begin Provided passage
Senior brewer Keith Gabbett, who's been with Goose Island about four and a half years, devised Gillian's recipe in 2009, though the beer wasn't originally barrel aged. (It also began its life called Scully, which presumably failed to sound enough like a woman's name to fit in with the other sisters.) At the time Gabbett's wife, a chef, was catering a lot of private dinner parties, and she liked to whip up a white-pepper and strawberry sorbet as a between-course palate cleanser.
Scully made its first appearance at the Great Taste of the Midwest in 2009. By the time I first tried it, at the Night of the Living Ales in 2010 (its fourth showing), it was already being barrel aged. "Goose Island took the gold with an oak-aged version of their painfully scarce and truly wonderful Scully," I wrote at the time. "I accosted Goose Island brewer John Laffler, who was a great sport about it, and he 'confirmed' (no journalism actually happens after that much beer, sorry) that Scully is named after Gillian Anderson's character from The X-Files. Laffler also told me that Anderson worked as a server at a Goose Island pub, presumably while attending DePaul, to which I can only say: I want to believe."
end Provided passage
### Written instruction A:
Can you copy the entries from the line containing "from the right?" up to and including the line containing "(B) radiator"? Omit the pictures.
The entries that follow are unrelated to the Goose Island beer piece.
begin Working data
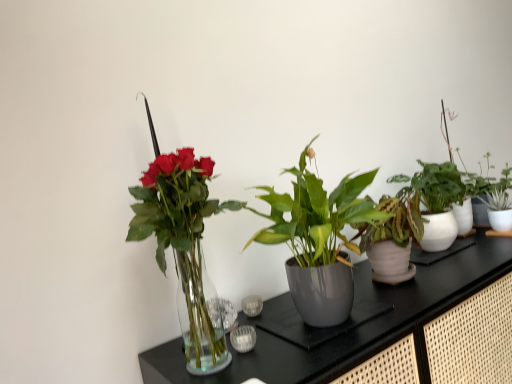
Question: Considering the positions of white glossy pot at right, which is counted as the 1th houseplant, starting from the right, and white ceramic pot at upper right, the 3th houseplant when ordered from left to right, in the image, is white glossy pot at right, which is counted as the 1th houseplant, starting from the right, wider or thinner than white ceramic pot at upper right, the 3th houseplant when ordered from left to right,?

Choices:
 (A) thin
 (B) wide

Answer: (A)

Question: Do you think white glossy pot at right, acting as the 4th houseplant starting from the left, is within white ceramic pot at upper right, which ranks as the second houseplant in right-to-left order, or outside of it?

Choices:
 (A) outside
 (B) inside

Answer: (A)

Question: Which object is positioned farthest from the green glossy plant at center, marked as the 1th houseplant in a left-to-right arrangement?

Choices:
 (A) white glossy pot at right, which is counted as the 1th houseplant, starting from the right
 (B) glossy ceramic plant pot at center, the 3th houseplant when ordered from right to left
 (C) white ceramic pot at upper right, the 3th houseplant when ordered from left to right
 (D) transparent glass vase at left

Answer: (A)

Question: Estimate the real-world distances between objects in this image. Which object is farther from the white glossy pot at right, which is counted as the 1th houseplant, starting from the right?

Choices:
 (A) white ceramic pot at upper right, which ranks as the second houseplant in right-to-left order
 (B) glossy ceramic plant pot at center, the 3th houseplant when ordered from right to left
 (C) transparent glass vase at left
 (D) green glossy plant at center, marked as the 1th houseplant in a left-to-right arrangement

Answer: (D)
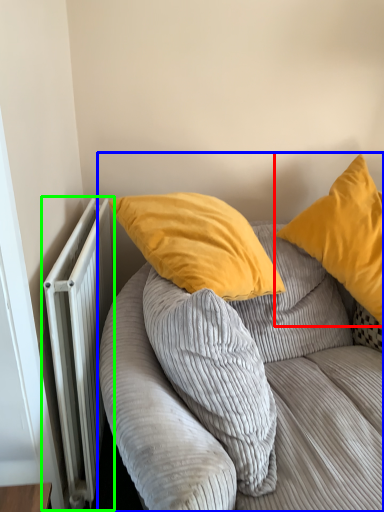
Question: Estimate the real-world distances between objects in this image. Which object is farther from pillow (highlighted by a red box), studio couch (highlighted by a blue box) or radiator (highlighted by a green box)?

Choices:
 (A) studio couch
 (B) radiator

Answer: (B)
end Working data
begin Working data
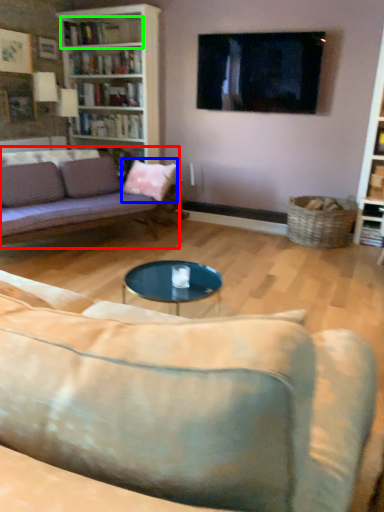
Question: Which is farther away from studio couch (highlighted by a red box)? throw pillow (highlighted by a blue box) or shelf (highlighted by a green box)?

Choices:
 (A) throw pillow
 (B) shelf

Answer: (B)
end Working data
### Written instruction B:
Give what follows the last sentence of the Goose Island beer piece.

### Expected output A:
Question: Estimate the real-world distances between objects in this image. Which object is farther from the white glossy pot at right, which is counted as the 1th houseplant, starting from the right?

Choices:
 (A) white ceramic pot at upper right, which ranks as the second houseplant in right-to-left order
 (B) glossy ceramic plant pot at center, the 3th houseplant when ordered from right to left
 (C) transparent glass vase at left
 (D) green glossy plant at center, marked as the 1th houseplant in a left-to-right arrangement

Answer: (D)
Question: Estimate the real-world distances between objects in this image. Which object is farther from pillow (highlighted by a red box), studio couch (highlighted by a blue box) or radiator (highlighted by a green box)?

Choices:
 (A) studio couch
 (B) radiator

### Expected output B:
I think it's safe to say that I've been waiting a long time for this beer to come back around. So fond are my memories, in fact, that I only flinched a little when confronted with its $30 price tag.
Gabbett tells me that Gillian filled more than 200 red wine barrels at Goose Island's Fulton Street facility (about as big a batch as Halia and Juliet, but much smaller than Lolita). With few exceptions, it's available only in and around Chicago, and those expensive bottles are your best option—though the brewery has received approval for a keg label, Gillian will be tapped only at festivals and special events.
For those of you keeping score at home, Gillian counts as a wild ale because of the yeasts on the skins of the strawberries—40 to 50 pounds of unsterilized fruit per barrel, either fresh or flash frozen. (Say that five times fast.) The wild character gets a boost from inoculation with brettanomyces bruxellensis and the participation of microorganisms in the wood, but strictly speaking those are domesticated bugs.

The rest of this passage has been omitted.